Critical points are the x-values where the derivative of a function equals zero or is undefined. These points may indicate potential maxima or minima—places where the function could change directions (from increasing to decreasing or vice versa). In our example, once we've calculated \( f'(x) = 54 - 6x^2 \), we set it to zero to find the critical points:

• \( 54 - 6x^2 = 0 \)
• Solve for \( x \): \( x^2 = 9 \)
• \( x = 3 \) and \( x = -3 \)

However, since our interval is \([0, 4]\), \( x = -3 \) falls outside of this range, leaving us with the critical point \( x = 3 \). By examining these points further, we can determine which of these might lead to the function's highest or lowest values over a given range.

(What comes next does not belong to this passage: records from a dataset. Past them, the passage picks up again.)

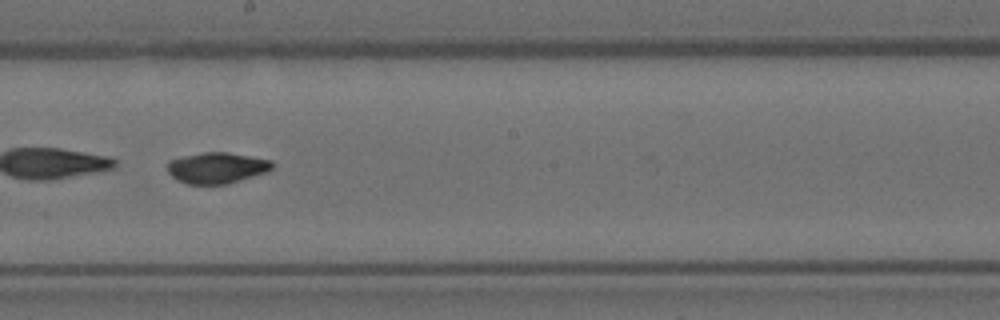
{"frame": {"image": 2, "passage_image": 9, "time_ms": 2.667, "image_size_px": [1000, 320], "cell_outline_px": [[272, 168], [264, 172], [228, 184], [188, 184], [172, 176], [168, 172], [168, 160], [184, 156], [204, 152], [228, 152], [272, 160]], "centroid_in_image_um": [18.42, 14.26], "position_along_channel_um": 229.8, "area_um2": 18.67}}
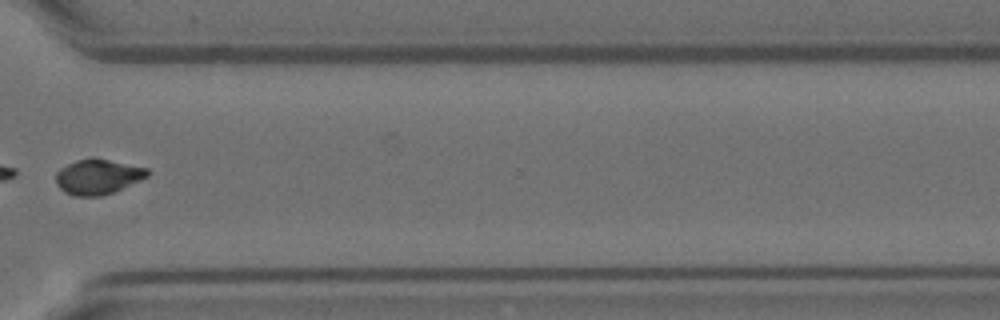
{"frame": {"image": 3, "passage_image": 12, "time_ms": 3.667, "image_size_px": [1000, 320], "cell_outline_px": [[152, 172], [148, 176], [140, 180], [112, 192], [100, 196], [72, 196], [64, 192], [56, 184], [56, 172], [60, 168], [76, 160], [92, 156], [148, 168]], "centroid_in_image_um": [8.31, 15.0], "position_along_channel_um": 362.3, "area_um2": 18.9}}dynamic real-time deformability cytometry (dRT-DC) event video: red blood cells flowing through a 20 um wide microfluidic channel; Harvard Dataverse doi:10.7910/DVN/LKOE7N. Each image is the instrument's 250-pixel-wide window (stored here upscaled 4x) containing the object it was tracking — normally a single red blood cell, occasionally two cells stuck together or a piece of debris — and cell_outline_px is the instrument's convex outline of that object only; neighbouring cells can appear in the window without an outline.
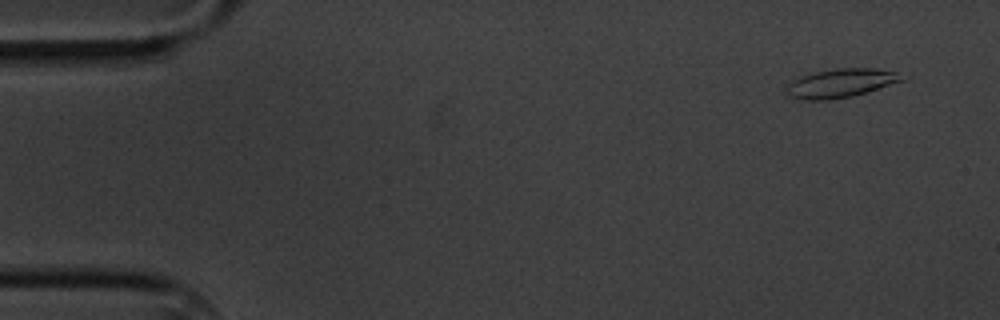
{"species": "common noctule bat (a hibernating species)", "species_latin": "Nyctalus noctula", "temperature_condition": "cold", "stored_images_in_passage": 7, "camera_frame_rate_fps": 3000, "um_per_image_px": 0.085, "animal": {"sex": "male", "body_mass_g": 20.1, "forearm_length_mm": 53.5}, "frame": {"image": 1, "passage_image": 2, "time_ms": 1.0, "image_size_px": [1000, 320], "cell_outline_px": [[912, 76], [904, 80], [868, 92], [852, 96], [828, 100], [804, 100], [788, 96], [784, 92], [788, 84], [792, 80], [816, 72], [836, 68], [872, 68], [896, 72]], "centroid_in_image_um": [71.51, 7.07], "position_along_channel_um": 13.5, "area_um2": 19.54}}
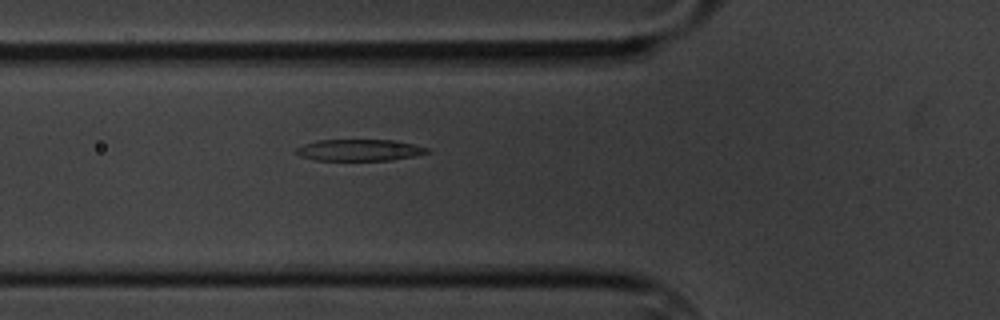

By evaluating a function at its critical points and the endpoints of the given interval, we can determine its absolute maximum and minimum. This means finding the highest and lowest values of the function within a specified range. From our earlier steps, we found the critical point \( x = 3 \) within the interval \([0, 4]\). Then, we evaluated the function at:

• Start of the interval, \( x = 0 \): \( f(0) = 5 \)
• Critical point, \( x = 3 \): \( f(3) = 119 \)
• End of the interval, \( x = 4 \): \( f(4) = 101 \)

After comparing these values, we see that the absolute maximum value of 119 occurs at \( x = 3 \), and the absolute minimum value of 5 occurs at \( x = 0 \). These points provide the function's peak and lowest point within our given interval.

Interval evaluation is essential when determining a function’s extreme values. It involves not only solving for and evaluating the function at critical points but also checking the endpoints of the interval.The extreme value theorem suggests that if a function is continuous on a closed interval, like \([0, 4]\), it will have both a maximum and minimum value. To find these values, we:

• Look for critical points where the derivative equals zero or is undefined
• Calculate the function's value at these and at the interval's endpoints

By performing these evaluations, we ensure no potential maximum or minimum values are missed. In our case, by evaluating \( f(x) \) at \( x = 0 \), \( x = 3 \), and \( x = 4 \), we confirm the highest and lowest function values within the given limits.